> _Activity_: Pull every line of the entries that has the word "Solutions".

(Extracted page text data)
▶
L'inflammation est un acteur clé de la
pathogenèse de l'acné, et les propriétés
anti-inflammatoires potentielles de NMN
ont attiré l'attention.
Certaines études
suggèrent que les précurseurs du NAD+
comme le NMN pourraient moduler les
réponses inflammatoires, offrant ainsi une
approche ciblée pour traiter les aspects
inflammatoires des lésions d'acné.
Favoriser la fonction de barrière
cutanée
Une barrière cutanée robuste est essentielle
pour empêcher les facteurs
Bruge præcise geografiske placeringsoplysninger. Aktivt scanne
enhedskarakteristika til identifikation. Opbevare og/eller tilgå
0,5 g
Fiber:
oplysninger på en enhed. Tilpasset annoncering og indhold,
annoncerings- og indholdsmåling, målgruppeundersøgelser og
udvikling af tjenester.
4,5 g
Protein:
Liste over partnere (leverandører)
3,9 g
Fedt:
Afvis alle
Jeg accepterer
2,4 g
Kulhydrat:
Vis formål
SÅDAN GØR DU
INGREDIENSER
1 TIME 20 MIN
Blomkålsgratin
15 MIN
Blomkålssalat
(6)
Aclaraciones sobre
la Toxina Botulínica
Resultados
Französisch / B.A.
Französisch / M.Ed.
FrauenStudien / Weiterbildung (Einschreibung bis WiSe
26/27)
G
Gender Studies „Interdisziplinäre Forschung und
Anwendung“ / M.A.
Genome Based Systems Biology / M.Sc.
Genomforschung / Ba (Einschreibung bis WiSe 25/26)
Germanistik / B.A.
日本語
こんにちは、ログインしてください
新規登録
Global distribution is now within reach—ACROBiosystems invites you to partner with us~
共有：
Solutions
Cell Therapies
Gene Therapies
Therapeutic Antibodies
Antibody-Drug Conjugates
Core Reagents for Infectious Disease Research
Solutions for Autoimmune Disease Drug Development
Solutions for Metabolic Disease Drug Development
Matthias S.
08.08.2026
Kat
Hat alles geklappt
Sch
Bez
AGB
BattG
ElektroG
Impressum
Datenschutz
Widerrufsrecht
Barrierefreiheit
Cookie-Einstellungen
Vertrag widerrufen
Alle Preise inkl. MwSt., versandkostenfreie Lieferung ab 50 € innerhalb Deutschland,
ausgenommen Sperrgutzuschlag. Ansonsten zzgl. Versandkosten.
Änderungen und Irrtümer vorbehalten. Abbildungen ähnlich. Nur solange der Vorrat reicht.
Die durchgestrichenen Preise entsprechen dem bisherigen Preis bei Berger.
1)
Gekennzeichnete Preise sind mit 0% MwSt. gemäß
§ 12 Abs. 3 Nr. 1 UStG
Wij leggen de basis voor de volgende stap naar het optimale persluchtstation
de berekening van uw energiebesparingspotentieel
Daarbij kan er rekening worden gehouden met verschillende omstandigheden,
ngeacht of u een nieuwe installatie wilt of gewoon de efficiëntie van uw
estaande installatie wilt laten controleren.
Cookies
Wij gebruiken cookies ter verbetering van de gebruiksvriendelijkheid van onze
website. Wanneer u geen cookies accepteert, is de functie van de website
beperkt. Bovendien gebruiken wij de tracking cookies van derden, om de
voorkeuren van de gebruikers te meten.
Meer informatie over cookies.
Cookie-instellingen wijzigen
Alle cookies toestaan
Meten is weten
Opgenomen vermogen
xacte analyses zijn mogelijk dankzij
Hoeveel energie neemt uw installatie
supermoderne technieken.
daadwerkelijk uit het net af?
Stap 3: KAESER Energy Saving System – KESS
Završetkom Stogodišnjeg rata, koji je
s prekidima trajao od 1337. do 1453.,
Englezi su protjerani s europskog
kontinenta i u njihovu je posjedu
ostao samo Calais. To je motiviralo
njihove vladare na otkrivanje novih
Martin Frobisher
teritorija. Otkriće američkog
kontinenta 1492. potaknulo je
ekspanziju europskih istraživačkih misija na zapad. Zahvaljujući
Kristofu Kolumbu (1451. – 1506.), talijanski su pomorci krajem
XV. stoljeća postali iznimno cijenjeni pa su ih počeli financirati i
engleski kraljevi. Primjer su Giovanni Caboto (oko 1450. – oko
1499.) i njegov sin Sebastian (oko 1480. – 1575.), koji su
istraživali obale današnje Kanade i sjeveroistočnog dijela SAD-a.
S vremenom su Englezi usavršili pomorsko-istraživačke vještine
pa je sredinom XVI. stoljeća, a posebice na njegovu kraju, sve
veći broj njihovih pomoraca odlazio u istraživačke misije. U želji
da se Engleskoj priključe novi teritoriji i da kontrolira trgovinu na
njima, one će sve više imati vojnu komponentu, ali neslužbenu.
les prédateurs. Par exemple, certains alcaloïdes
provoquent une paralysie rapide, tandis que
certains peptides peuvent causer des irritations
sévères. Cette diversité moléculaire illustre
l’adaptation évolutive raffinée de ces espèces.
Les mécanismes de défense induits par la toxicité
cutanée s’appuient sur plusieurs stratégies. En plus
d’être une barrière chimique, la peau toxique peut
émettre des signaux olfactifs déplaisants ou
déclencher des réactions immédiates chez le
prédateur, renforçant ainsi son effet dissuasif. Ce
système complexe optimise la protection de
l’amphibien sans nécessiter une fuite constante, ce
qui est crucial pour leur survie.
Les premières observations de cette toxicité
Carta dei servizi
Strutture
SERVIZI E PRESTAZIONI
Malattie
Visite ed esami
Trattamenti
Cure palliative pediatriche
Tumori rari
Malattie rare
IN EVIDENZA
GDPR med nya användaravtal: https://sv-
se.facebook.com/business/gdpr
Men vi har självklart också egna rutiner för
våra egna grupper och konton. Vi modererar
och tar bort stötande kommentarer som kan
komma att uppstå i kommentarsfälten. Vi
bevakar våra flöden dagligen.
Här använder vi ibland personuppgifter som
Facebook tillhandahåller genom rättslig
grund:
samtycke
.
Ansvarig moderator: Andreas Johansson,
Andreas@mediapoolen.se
◀
> _Response area_:
Solutions
Solutions for Autoimmune Disease Drug Development
Solutions for Metabolic Disease Drug Development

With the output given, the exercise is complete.